## Task goal
Put every line of the items below into a Markdown table with the columns Row and Line, numbering the rows and omitting blank lines. Leave the pictures out of the answer.

Top of Extracted entries

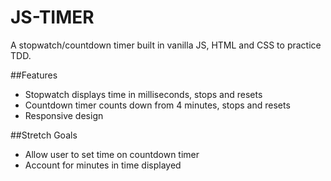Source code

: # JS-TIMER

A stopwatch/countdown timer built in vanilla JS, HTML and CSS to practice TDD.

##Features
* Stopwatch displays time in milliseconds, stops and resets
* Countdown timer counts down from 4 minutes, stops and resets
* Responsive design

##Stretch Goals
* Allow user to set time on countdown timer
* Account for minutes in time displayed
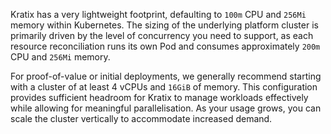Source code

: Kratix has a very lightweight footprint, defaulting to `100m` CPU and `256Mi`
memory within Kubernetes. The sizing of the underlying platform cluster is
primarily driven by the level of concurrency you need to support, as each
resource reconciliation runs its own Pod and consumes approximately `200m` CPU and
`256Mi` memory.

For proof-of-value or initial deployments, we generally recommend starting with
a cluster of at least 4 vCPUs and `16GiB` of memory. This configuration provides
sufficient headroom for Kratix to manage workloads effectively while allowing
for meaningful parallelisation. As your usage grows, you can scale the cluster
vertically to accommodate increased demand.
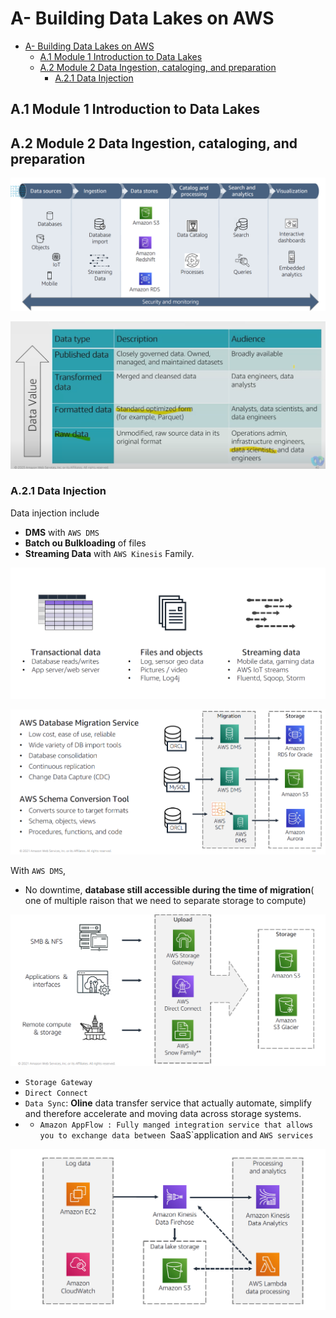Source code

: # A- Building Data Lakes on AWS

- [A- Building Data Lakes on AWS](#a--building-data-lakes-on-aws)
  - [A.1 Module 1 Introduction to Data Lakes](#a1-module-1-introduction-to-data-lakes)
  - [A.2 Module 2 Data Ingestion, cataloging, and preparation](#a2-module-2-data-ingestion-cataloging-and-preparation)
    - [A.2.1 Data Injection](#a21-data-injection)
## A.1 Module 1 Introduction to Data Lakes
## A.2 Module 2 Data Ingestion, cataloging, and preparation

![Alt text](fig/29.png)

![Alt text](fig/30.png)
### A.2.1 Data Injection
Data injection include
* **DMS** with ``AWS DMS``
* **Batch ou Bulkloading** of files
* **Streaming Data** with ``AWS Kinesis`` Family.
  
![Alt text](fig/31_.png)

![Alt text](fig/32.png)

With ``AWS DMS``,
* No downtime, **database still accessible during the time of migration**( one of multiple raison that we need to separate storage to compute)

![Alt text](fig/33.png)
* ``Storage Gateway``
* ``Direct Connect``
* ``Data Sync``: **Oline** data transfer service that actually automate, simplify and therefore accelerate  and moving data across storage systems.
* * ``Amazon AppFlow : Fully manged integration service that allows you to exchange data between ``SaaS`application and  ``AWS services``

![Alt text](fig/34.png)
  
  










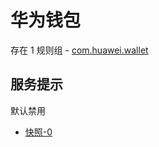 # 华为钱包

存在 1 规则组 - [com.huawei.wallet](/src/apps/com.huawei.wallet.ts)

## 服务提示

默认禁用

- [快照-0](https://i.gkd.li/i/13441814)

Bottom of Extracted entries

## Output for this task
| Row | Line |
|---|---|
| 1 | Source code |
| 2 | : # JS-TIMER |
| 3 | A stopwatch/countdown timer built in vanilla JS, HTML and CSS to practice TDD. |
| 4 | ##Features |
| 5 | * Stopwatch displays time in milliseconds, stops and resets |
| 6 | * Countdown timer counts down from 4 minutes, stops and resets |
| 7 | * Responsive design |
| 8 | ##Stretch Goals |
| 9 | * Allow user to set time on countdown timer |
| 10 | * Account for minutes in time displayed |
| 11 | Source code |
| 12 | : Kratix has a very lightweight footprint, defaulting to `100m` CPU and `256Mi` |
| 13 | memory within Kubernetes. The sizing of the underlying platform cluster is |
| 14 | primarily driven by the level of concurrency you need to support, as each |
| 15 | resource reconciliation runs its own Pod and consumes approximately `200m` CPU and |
| 16 | `256Mi` memory. |
| 17 | For proof-of-value or initial deployments, we generally recommend starting with |
| 18 | a cluster of at least 4 vCPUs and `16GiB` of memory. This configuration provides |
| 19 | sufficient headroom for Kratix to manage workloads effectively while allowing |
| 20 | for meaningful parallelisation. As your usage grows, you can scale the cluster |
| 21 | vertically to accommodate increased demand. |
| 22 | Source code |
| 23 | : # A- Building Data Lakes on AWS |
| 24 | - [A- Building Data Lakes on AWS](#a--building-data-lakes-on-aws) |
| 25 |   - [A.1 Module 1 Introduction to Data Lakes](#a1-module-1-introduction-to-data-lakes) |
| 26 |   - [A.2 Module 2 Data Ingestion, cataloging, and preparation](#a2-module-2-data-ingestion-cataloging-and-preparation) |
| 27 |     - [A.2.1 Data Injection](#a21-data-injection) |
| 28 | ## A.1 Module 1 Introduction to Data Lakes |
| 29 | ## A.2 Module 2 Data Ingestion, cataloging, and preparation |
| 30 | ![Alt text](fig/29.png) |
| 31 | ![Alt text](fig/30.png) |
| 32 | ### A.2.1 Data Injection |
| 33 | Data injection include |
| 34 | * **DMS** with ``AWS DMS`` |
| 35 | * **Batch ou Bulkloading** of files |
| 36 | * **Streaming Data** with ``AWS Kinesis`` Family. |
| 37 | ![Alt text](fig/31_.png) |
| 38 | ![Alt text](fig/32.png) |
| 39 | With ``AWS DMS``, |
| 40 | * No downtime, **database still accessible during the time of migration**( one of multiple raison that we need to separate storage to compute) |
| 41 | ![Alt text](fig/33.png) |
| 42 | * ``Storage Gateway`` |
| 43 | * ``Direct Connect`` |
| 44 | * ``Data Sync``: **Oline** data transfer service that actually automate, simplify and therefore accelerate  and moving data across storage systems. |
| 45 | * * ``Amazon AppFlow : Fully manged integration service that allows you to exchange data between ``SaaS`application and  ``AWS services`` |
| 46 | ![Alt text](fig/34.png) |
| 47 |  # 华为钱包 |
| 48 | 存在 1 规则组 - [com.huawei.wallet](/src/apps/com.huawei.wallet.ts) |
| 49 | ## 服务提示 |
| 50 | 默认禁用 |
| 51 | - [快照-0](https://i.gkd.li/i/13441814) |